天山东段冰雪消融与产汇流水文过程——以乌鲁木齐河源区为例

应用天山北坡乌鲁木齐河源区1 号冰川、空冰斗和总控3 个水文断面2011 年5-9 月每10min 实测水位数据、15 min 的气温、降水数据、1 号冰川消融及空冰斗区积雪观测数据，采用排除和不排除降水对冰雪消融产流影响的研究方法，系统分析了不同冰川覆盖率下水文断面冰雪消融特征及产汇流过程。结果表明：（1） 乌鲁木齐河源区3 个水文断面流量昼夜差异明显，1 号冰川水文断面白天径流大于夜晚径流，空冰斗和总控断面则相反；3 个断面流量亦具有显著日变化过程，且流量峰值大小和到来的时间存在差异。（2） 在排除与不排除降水两种天气影响下，1 号冰川最大流量滞后最高气温分别为1~3 h 和0~1 h；空冰斗断面分别为10~16 h和13 h，总控断面分别为5~11 h 和6~7 h，反映了1 号冰川从消融产流到汇流时间最短，空冰斗积雪消融产流时间最长，总控位于二者之间，同时亦反映伴随降水过程冰雪融水汇流迅速，即从产流到汇流时间有一定的缩短。（3） 影响3 个水文断面流量变化的因素不同，冰川区热量条件是影响1 号冰川水文断面的关键，1 号冰川在过去20 余年间，冰内、冰下排水道变得更为单一，对融水的阻滞和贮存作用弱化，融水汇流过程变得更为迅速。（4） 冰川覆盖山区流域水文断面在冰川消融期的流量过程线变化及最大流量与最高气温时滞变化规律在一定程度上对于认识冰川覆盖率有差异背景下的流域下垫面水系演化、冰雪消融过程及水文断面径流补给具有重要的指示意义。

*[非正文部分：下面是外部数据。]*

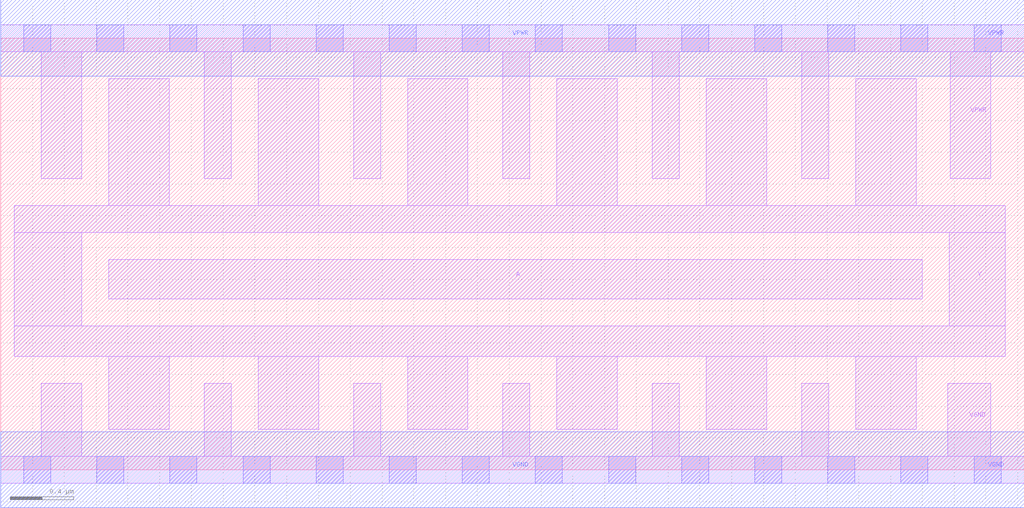
<source format=lef>
# Copyright 2020 The SkyWater PDK Authors
#
# Licensed under the Apache License, Version 2.0 (the "License");
# you may not use this file except in compliance with the License.
# You may obtain a copy of the License at
#
#     https://www.apache.org/licenses/LICENSE-2.0
#
# Unless required by applicable law or agreed to in writing, software
# distributed under the License is distributed on an "AS IS" BASIS,
# WITHOUT WARRANTIES OR CONDITIONS OF ANY KIND, either express or implied.
# See the License for the specific language governing permissions and
# limitations under the License.
#
# SPDX-License-Identifier: Apache-2.0

VERSION 5.7 ;
  NAMESCASESENSITIVE ON ;
  NOWIREEXTENSIONATPIN ON ;
  DIVIDERCHAR "/" ;
  BUSBITCHARS "[]" ;
UNITS
  DATABASE MICRONS 200 ;
END UNITS
PROPERTYDEFINITIONS
  MACRO maskLayoutSubType STRING ;
  MACRO prCellType STRING ;
  MACRO originalViewName STRING ;
END PROPERTYDEFINITIONS
MACRO sky130_fd_sc_hdll__inv_12
  CLASS CORE ;
  FOREIGN sky130_fd_sc_hdll__inv_12 ;
  ORIGIN  0.000000  0.000000 ;
  SIZE  6.440000 BY  2.720000 ;
  SYMMETRY X Y R90 ;
  SITE unithd ;
  PIN A
    ANTENNAGATEAREA  3.330000 ;
    DIRECTION INPUT ;
    USE SIGNAL ;
    PORT
      LAYER li1 ;
        RECT 0.680000 1.075000 5.800000 1.325000 ;
    END
  END A
  PIN Y
    ANTENNADIFFAREA  3.020500 ;
    DIRECTION OUTPUT ;
    USE SIGNAL ;
    PORT
      LAYER li1 ;
        RECT 0.085000 0.715000 6.320000 0.905000 ;
        RECT 0.085000 0.905000 0.510000 1.495000 ;
        RECT 0.085000 1.495000 6.320000 1.665000 ;
        RECT 0.680000 0.255000 1.060000 0.715000 ;
        RECT 0.680000 1.665000 1.060000 2.465000 ;
        RECT 1.620000 0.255000 2.000000 0.715000 ;
        RECT 1.620000 1.665000 2.000000 2.465000 ;
        RECT 2.560000 0.255000 2.940000 0.715000 ;
        RECT 2.560000 1.665000 2.940000 2.465000 ;
        RECT 3.500000 0.255000 3.880000 0.715000 ;
        RECT 3.500000 1.665000 3.880000 2.465000 ;
        RECT 4.440000 0.255000 4.820000 0.715000 ;
        RECT 4.440000 1.665000 4.820000 2.465000 ;
        RECT 5.380000 0.255000 5.760000 0.715000 ;
        RECT 5.380000 1.665000 5.760000 2.465000 ;
        RECT 5.970000 0.905000 6.320000 1.495000 ;
    END
  END Y
  PIN VGND
    DIRECTION INOUT ;
    USE GROUND ;
    PORT
      LAYER li1 ;
        RECT 0.000000 -0.085000 6.440000 0.085000 ;
        RECT 0.255000  0.085000 0.510000 0.545000 ;
        RECT 1.280000  0.085000 1.450000 0.545000 ;
        RECT 2.220000  0.085000 2.390000 0.545000 ;
        RECT 3.160000  0.085000 3.330000 0.545000 ;
        RECT 4.100000  0.085000 4.270000 0.545000 ;
        RECT 5.040000  0.085000 5.210000 0.545000 ;
        RECT 5.960000  0.085000 6.230000 0.545000 ;
      LAYER mcon ;
        RECT 0.145000 -0.085000 0.315000 0.085000 ;
        RECT 0.605000 -0.085000 0.775000 0.085000 ;
        RECT 1.065000 -0.085000 1.235000 0.085000 ;
        RECT 1.525000 -0.085000 1.695000 0.085000 ;
        RECT 1.985000 -0.085000 2.155000 0.085000 ;
        RECT 2.445000 -0.085000 2.615000 0.085000 ;
        RECT 2.905000 -0.085000 3.075000 0.085000 ;
        RECT 3.365000 -0.085000 3.535000 0.085000 ;
        RECT 3.825000 -0.085000 3.995000 0.085000 ;
        RECT 4.285000 -0.085000 4.455000 0.085000 ;
        RECT 4.745000 -0.085000 4.915000 0.085000 ;
        RECT 5.205000 -0.085000 5.375000 0.085000 ;
        RECT 5.665000 -0.085000 5.835000 0.085000 ;
        RECT 6.125000 -0.085000 6.295000 0.085000 ;
      LAYER met1 ;
        RECT 0.000000 -0.240000 6.440000 0.240000 ;
    END
  END VGND
  PIN VPWR
    DIRECTION INOUT ;
    USE POWER ;
    PORT
      LAYER li1 ;
        RECT 0.000000 2.635000 6.440000 2.805000 ;
        RECT 0.255000 1.835000 0.510000 2.635000 ;
        RECT 1.280000 1.835000 1.450000 2.635000 ;
        RECT 2.220000 1.835000 2.390000 2.635000 ;
        RECT 3.160000 1.835000 3.330000 2.635000 ;
        RECT 4.100000 1.835000 4.270000 2.635000 ;
        RECT 5.040000 1.835000 5.210000 2.635000 ;
        RECT 5.975000 1.835000 6.230000 2.635000 ;
      LAYER mcon ;
        RECT 0.145000 2.635000 0.315000 2.805000 ;
        RECT 0.605000 2.635000 0.775000 2.805000 ;
        RECT 1.065000 2.635000 1.235000 2.805000 ;
        RECT 1.525000 2.635000 1.695000 2.805000 ;
        RECT 1.985000 2.635000 2.155000 2.805000 ;
        RECT 2.445000 2.635000 2.615000 2.805000 ;
        RECT 2.905000 2.635000 3.075000 2.805000 ;
        RECT 3.365000 2.635000 3.535000 2.805000 ;
        RECT 3.825000 2.635000 3.995000 2.805000 ;
        RECT 4.285000 2.635000 4.455000 2.805000 ;
        RECT 4.745000 2.635000 4.915000 2.805000 ;
        RECT 5.205000 2.635000 5.375000 2.805000 ;
        RECT 5.665000 2.635000 5.835000 2.805000 ;
        RECT 6.125000 2.635000 6.295000 2.805000 ;
      LAYER met1 ;
        RECT 0.000000 2.480000 6.440000 2.960000 ;
    END
  END VPWR
  PROPERTY maskLayoutSubType "abstract" ;
  PROPERTY prCellType "standard" ;
  PROPERTY originalViewName "layout" ;
END sky130_fd_sc_hdll__inv_12

</source>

Hydrological process of glacier and snow melting and runoff in Urumqi River source region,eastern Tianshan Mountains,China

In this study, the hydrological processes were used to analyze the differences between the glacierized catchment and the non-glacierized catchment of the eastern Tianshan Mountains in the melting season (May-September) in 2011, from two perspectives in regard to and regardless of the influence of precipitation on discharge. The data included the observed hydrological data (10 minutes interval), meteorological data (15 minutes interval), glacier melting and snow observation materials from Urumqi Glacier No.1, Empty Cirque and Zongkong gauging sites in the Urumqi River source region. The results showed that there was difference in the discharge among three gauging sites. The daily discharge was more than the night value at Glacier No.1 gauging site, but it was on the contrary at Zongkong and Empty Cirque gauging sites. Moreover, the discharge at three gauging sites presented an obvious daily variation process, and their peak time points were different. With no consideration of precipitation, the delay time between the maximum discharge and the highest temperature was 1-3 h, 10-16 h and 5-11 h at Glacier No.1, Empty Cirque and Zongkong gauging sites, respectively. If the precipitation was taken into account, the corresponding delay time at three gauging sites was 0-1 h, 13 h and 6-7 h, respectively. The comparison proved that the duration from the discharge generation to confluence was the shortest in the glacierized catchment and the hydrological process became shorter along with the increase of precipitation. Factors influencing discharge change of three gauging sites were different. For Glacier No.1 station, the discharge change was mainly influenced by heat conditions in the glacierized region and the discharge showed an accelerated growth, when the temperature in the melting season was more than 5oC. In comparison, it was found that the englacial and subglacial drainage channel of Glacier No.1 became simpler during the past 20 years. Its weaker retardant and storage on the glacier melting water resulted in the quick discharge confluence. The result also demonstrated the discharge curve and the lag time between the maximum discharge and the highest temperature could reveal the drainage system evolution and the process of glacier and snow melting in different glacier coverage to some extent.